Start of Document segment

From Woolsorters to Mail Sorters: Anthrax Past, Present, and Future

Victor Sidel, MD, Hillel W. Cohen, DrPH and Robert M. Gould, MD

Victor W. Sidel is with the Montefiore Medical Center, the Albert Einstein College of Medicine, and Weill Medical College, New York, NY. Hillel W. Cohen is with the Albert Einstein College of Medicine, Bronx, NY. Robert M. Gould is with Santa Teresa Community Hospital, San Jose, Calif.

Correspondence: Requests for reprints should be sent to Victor W. Sidel, MD, Professor of Social Medicine, Montefiore Medical Center, 111 East 210th St, Bronx, NY 10467 (e-mail: vsidel{at}igc.org).


    INTRODUCTION
 TOP
 INTRODUCTION
 A TANGLED TALE
 WHEN WILL THEY LEARN?
 References
 
Three items in this issue of the Journal review past and current topics regarding the cause and prevention of anthrax infection in humans. In Voices From the Past, Fee and Brown discuss the groundbreaking work of John Henry Bell on occupational anthrax among woolsorters in Bradford, England, after wool and hair were introduced from abroad in the middle of the 19th century.1 Bell, in a 1878 report—also presented in Voices From the Past—recommended measures during the 1880s and 1890s to prevent what had become known as "woolsorters' disease."2 These measures, initially voluntary, were finally adopted as official policy by the British Home Office in 1899. Deaths from anthrax declined rapidly, but control measures were less than fully effective because of the persistence of anthrax spores and because of economic pressures to continue the work with contaminated wool.1

Nass, in her commentary, discusses the conflicts raging about current use of a vaccine to prevent human anthrax.3 She describes the use of anthrax vaccine on military personnel by the US Department of Defense during the Persian Gulf War, with inadequate attention to adverse reactions, and since 1998 as a required immunization for military personnel. The vaccine was also recently offered by the Centers for Disease Control and Prevention (CDC) to postal workers and others who had been exposed to anthrax spores in the mail.


    A TANGLED TALE
 TOP
 INTRODUCTION
 A TANGLED TALE
 WHEN WILL THEY LEARN?

End of Document segment
Start of Given data

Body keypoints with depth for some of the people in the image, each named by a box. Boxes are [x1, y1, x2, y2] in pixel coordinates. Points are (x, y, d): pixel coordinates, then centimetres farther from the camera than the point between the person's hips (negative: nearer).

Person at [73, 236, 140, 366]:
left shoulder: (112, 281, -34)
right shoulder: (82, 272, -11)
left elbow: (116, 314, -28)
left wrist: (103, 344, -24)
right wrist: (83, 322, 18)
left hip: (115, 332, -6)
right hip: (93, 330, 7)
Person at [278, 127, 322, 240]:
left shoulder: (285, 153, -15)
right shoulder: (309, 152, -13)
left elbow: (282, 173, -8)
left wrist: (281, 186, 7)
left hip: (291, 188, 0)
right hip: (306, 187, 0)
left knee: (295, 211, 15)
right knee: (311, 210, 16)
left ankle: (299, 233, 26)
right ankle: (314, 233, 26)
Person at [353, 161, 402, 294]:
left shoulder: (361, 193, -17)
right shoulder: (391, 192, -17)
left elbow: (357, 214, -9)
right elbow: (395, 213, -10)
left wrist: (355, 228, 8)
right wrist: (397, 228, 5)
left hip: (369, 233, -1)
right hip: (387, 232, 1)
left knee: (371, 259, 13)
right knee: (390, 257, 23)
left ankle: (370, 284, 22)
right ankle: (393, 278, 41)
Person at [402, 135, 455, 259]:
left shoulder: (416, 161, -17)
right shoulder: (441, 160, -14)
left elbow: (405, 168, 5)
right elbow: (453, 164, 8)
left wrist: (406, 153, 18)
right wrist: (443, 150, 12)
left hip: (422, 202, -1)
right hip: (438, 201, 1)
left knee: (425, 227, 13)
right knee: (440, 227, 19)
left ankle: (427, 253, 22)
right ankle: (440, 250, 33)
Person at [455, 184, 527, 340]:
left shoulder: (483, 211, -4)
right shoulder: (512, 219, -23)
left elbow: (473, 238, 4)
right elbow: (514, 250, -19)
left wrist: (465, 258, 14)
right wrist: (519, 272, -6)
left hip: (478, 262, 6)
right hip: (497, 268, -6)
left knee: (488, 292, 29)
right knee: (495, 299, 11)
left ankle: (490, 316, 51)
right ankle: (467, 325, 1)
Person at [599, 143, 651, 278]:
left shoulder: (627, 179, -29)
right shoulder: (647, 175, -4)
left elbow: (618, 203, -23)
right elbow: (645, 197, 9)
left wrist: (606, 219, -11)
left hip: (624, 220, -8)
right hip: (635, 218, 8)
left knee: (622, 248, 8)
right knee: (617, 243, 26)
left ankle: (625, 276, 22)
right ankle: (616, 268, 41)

End of Given data

Work order
Duplicate everything in the anthrax article from "Victor W. Sidel is" down to "San Jose, Calif.". Answer from the anthrax article alone, setting the rows aside.

Task answer
Victor W. Sidel is with the Montefiore Medical Center, the Albert Einstein College of Medicine, and Weill Medical College, New York, NY. Hillel W. Cohen is with the Albert Einstein College of Medicine, Bronx, NY. Robert M. Gould is with Santa Teresa Community Hospital, San Jose, Calif.